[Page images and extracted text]
▶
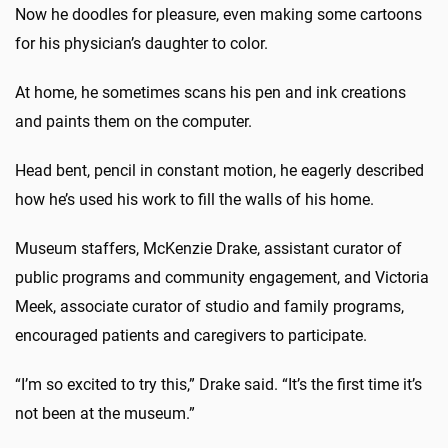
Now he doodles for pleasure, even making some cartoons
for his physician’s daughter to color.
At home, he sometimes scans his pen and ink creations
and paints them on the computer.
Head bent, pencil in constant motion, he eagerly described
how he’s used his work to fill the walls of his home.
Museum staffers, McKenzie Drake, assistant curator of
public programs and community engagement, and Victoria
Meek, associate curator of studio and family programs,
encouraged patients and caregivers to participate.
“I’m so excited to try this,” Drake said. “It’s the first time it’s
not been at the museum.”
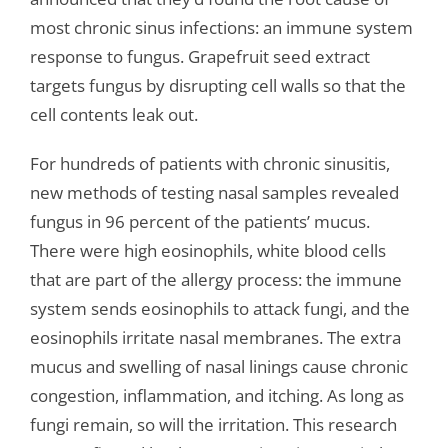
most chronic sinus infections: an immune system
response to fungus. Grapefruit seed extract
targets fungus by disrupting cell walls so that the
cell contents leak out.
For hundreds of patients with chronic sinusitis,
new methods of testing nasal samples revealed
fungus in 96 percent of the patients’ mucus.
There were high eosinophils, white blood cells
that are part of the allergy process: the immune
system sends eosinophils to attack fungi, and the
eosinophils irritate nasal membranes. The extra
mucus and swelling of nasal linings cause chronic
congestion, inflammation, and itching. As long as
fungi remain, so will the irritation. This research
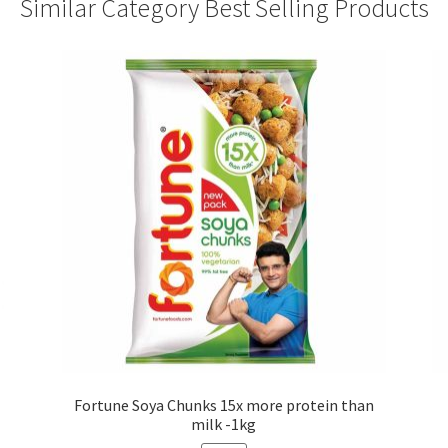
Similar Category Best Selling Products
Fortune Soya Chunks 15x more protein than
milk -1kg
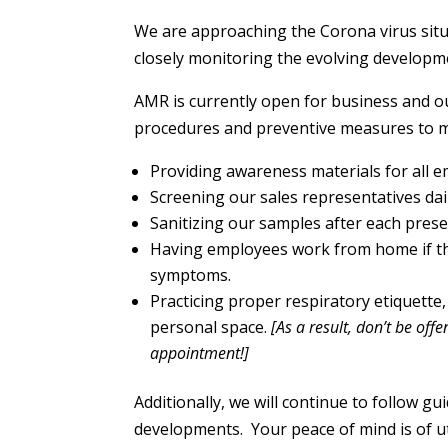
We are approaching the Corona virus situ
closely monitoring the evolving developm
AMR is currently open for business and o
procedures and preventive measures to mi
Providing awareness materials for all 
Screening our sales representatives dail
Sanitizing our samples after each pres
Having employees work from home if th
symptoms.
Practicing proper respiratory etiquett
personal space.
[As a result, don’t be of
appointment!]
Additionally, we will continue to follow g
developments.
Your peace of mind is of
◀
What you are asked to do> Print every record above exactly, but no pictures.

Output>
Now he doodles for pleasure, even making some cartoons
for his physician’s daughter to color.
At home, he sometimes scans his pen and ink creations
and paints them on the computer.
Head bent, pencil in constant motion, he eagerly described
how he’s used his work to fill the walls of his home.
Museum staffers, McKenzie Drake, assistant curator of
public programs and community engagement, and Victoria
Meek, associate curator of studio and family programs,
encouraged patients and caregivers to participate.
“I’m so excited to try this,” Drake said. “It’s the first time it’s
not been at the museum.”
most chronic sinus infections: an immune system
response to fungus. Grapefruit seed extract
targets fungus by disrupting cell walls so that the
cell contents leak out.
For hundreds of patients with chronic sinusitis,
new methods of testing nasal samples revealed
fungus in 96 percent of the patients’ mucus.
There were high eosinophils, white blood cells
that are part of the allergy process: the immune
system sends eosinophils to attack fungi, and the
eosinophils irritate nasal membranes. The extra
mucus and swelling of nasal linings cause chronic
congestion, inflammation, and itching. As long as
fungi remain, so will the irritation. This research
Similar Category Best Selling Products
Fortune Soya Chunks 15x more protein than
milk -1kg
We are approaching the Corona virus situ
closely monitoring the evolving developm
AMR is currently open for business and o
procedures and preventive measures to mi
Providing awareness materials for all 
Screening our sales representatives dail
Sanitizing our samples after each pres
Having employees work from home if th
symptoms.
Practicing proper respiratory etiquett
personal space.
[As a result, don’t be of
appointment!]
Additionally, we will continue to follow g
developments.
Your peace of mind is of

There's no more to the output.